We think we have to go it alone and that strength means single-handedly dealing with our shit.

We tell ourselves we’re fine, we’ll power through, we got this, whether we’re dealing with an overwhelming work project or making a meal.

We have a hard time asking for help and an even harder time receiving it.

And interestingly enough, though we think we look tough, rarely do we feel so when things are piling up on our shoulders. Our isolation doesn’t make us feel any stronger. Our superhuman status doesn’t create an internal sense of belonging or authenticity.

If anything we feel alone, disconnected and wondering why, though we try to look on the bright side, life feels like an uphill battle.

This is exactly where my client Jen was when we started working together.

She had a “dream job” she’d fallen out of love with, was training for a marathon and struggling with her body image because she kept comparing herself to other runners, was feeling disconnected from her husband and was unable to figure out why she couldn’t power through the way she had before.

“I want to be strong,” she said, tears welling in her eyes. “I used to think I was but recently it’s been hard to keep it together. I feel stuck and lost at the same time. It’s hard to say this but I even feel guilty working with you. Like I’m giving up or something. Why can’t I figure this stuff out on my own?”

I looked at Jen, looking back at me for the answer that would make everything alright, and said, “I get it. What you’re feeling is SO normal and most people, me included, have a hard time asking for help.

We armor up against life, trying to tame it and bend it to our will and then when life goes sideways, we struggle. Compound our struggle with the idea that we’re supposed to be happy superwomen all the time and we’re in for a major sh*t storm.”

After that conversation, Jen gave herself permission to get support and soon began sharing things with me during our sessions she’d never told anyone before. She called our sessions, “the place I’m free to be my messy ME.”

We laid out a plan to get her feeling more supported at work, crafted the exact language to use with her husband when she needed to share her truth and, over time, she even began to feel sexy again and embrace her body rather than endlessly berate it.

So often the weight of struggling in silence is more painful than the struggle itself. Tweet this.

My clients tell me every day that they feel lighter, better, more focused simply by sharing what’s real for them.

And the best part of feeling lighter is that we then have the true strength to move forward towards the authentic and expressed life we all seek to live.

So tell me, if you were to give yourself permission to receive support, would you be most comfortable with one-on-one or in a group?

To answer, simply click HERE.

And if you’re over going it alone and want a safe place to share your struggles and receive specific insight on how to move through them, I have 2 open spots in my one-on-one practice.

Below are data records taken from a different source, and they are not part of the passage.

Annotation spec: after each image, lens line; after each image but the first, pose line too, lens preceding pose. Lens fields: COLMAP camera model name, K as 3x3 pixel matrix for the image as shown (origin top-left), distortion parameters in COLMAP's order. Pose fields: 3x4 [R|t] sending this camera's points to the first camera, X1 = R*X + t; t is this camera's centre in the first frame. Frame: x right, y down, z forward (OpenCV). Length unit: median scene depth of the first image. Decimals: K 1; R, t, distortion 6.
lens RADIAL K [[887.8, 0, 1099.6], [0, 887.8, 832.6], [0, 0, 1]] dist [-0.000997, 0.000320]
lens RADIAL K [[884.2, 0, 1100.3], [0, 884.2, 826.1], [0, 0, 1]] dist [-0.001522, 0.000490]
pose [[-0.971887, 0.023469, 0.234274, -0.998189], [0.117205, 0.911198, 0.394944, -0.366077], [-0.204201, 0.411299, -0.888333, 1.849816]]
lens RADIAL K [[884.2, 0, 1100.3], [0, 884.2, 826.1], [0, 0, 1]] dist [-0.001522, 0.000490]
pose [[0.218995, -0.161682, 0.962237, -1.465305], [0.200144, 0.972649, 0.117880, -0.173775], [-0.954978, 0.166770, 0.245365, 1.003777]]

Simply email me HERE and we’ll get you set up.

Lots of love,

JamieGreenwood

Sure thing, regular exercise and medications are playing on the minds of young and old. Present the assortment you can buy in online drugstore is indeed immeasurable. Some pharmacists offer to patients Viagra. Below are the elementary tips about "how viagra works". Where you can get correct information about "how long does viagra last"? The recomendation is unsophisticated, but it can make all the difference if you need data about "whats viagra". Though the erectile dysfunction itself isn't necessarily earnest, such disease is often one of the earliest warning signs of other underlying soundness conditions that can be quite severe. However, only your physician can determine if Viagra or other remedy is good for you. The soundness care vocational needs to determine which dosage is most assign. In cases of overdose, standard supportive measures should be adopted as required.